Add in the fact that WalMart is pulling/reducing its music inventory, which can’t be a good thing for the Labels either… all of which leaves me scratching my head as to where these guys plan on making money (Not online and not in store- that doesn’t leave many options.)

So what’s next, who’s going to start the Music Revolution (or has it already quietly begun)?

(thnx to datsuncog for the tape pic)

iTunes Downloads- 5 Billion Served

Apple announced today that iTunes downloads have now topped 5 billion. I posted back in January 2007 that iTunes had hit 2 billion purchases…

I note we’re now comparing downloads with purchases- which may or most likely may not- be the same thing, but the growth curve looks very impressive:

It’s worth highlighting that the number of weeks required for the second 2 billion downloads took less than half the time that it took to reach the first 2 billion…hence the exponential curve, not a straight line…the rate of change growth is accelerating… Ray Kurtzweil would be pleased to see exponential growth in action.

How to make your customers very unhappy

Radiohead have taken their fate into their own hands– they’ve refused to sell their new album through iTunes (and apparently other online stores as well). I don’t think you can buy physical CDs either.

Normally, I would cheer them on, but…

The problem is, YOU CAN’T DOWNLOAD THE MUSIC. I put their release date in my calendar (I’m a pretty big radiohead fan).
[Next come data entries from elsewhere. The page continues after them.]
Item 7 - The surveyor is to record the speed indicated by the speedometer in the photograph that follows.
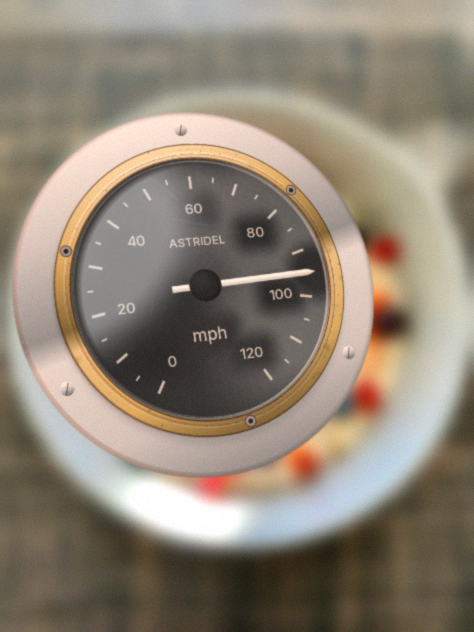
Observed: 95 mph
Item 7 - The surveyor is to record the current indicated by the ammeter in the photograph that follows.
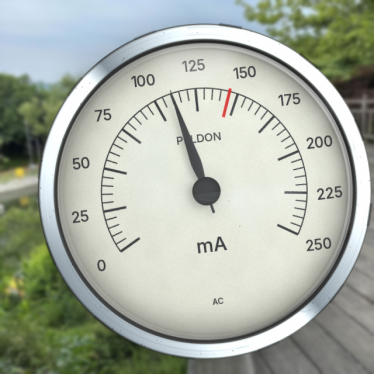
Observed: 110 mA
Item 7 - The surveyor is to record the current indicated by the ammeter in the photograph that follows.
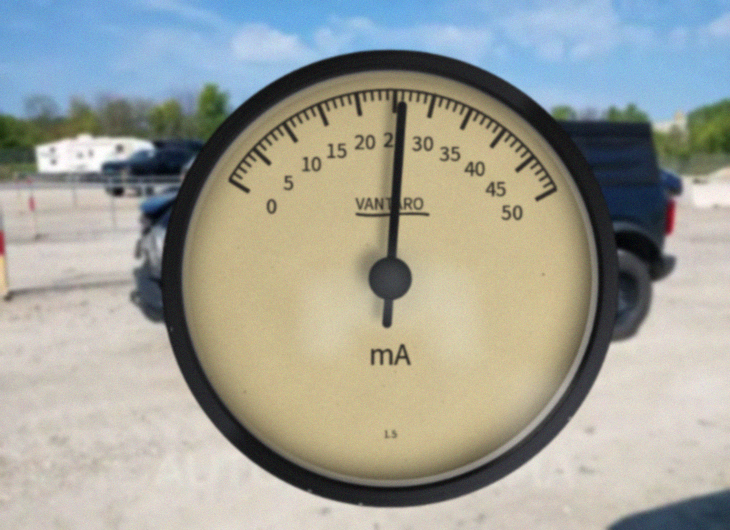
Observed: 26 mA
Went to the site on the 10th of October. The site was crashed. Went back this weekend. Site not working. (I did manage to read something about the new album, but almost went BLIND trying to read their website.)

Do I go back and try to download the album again? Or should I now boycott Radiohead until they release their music on iTunes where it’s convenient for me?

Steve Jobs had a good point- most people would prefer to pay $9.99 for an album rather than “work for minimum wage” to download an album for free (or even £1). I happily bought Thom Yorke’s Eraser on iTunes. One click an it was on my iPod.

I’ve actually spent more time trying to get the new Radiohead album than its taken to write this rant (which is far, far to long). Maybe someone will be kind enough to download the music, burn it on a CD and give it to me for my birthday.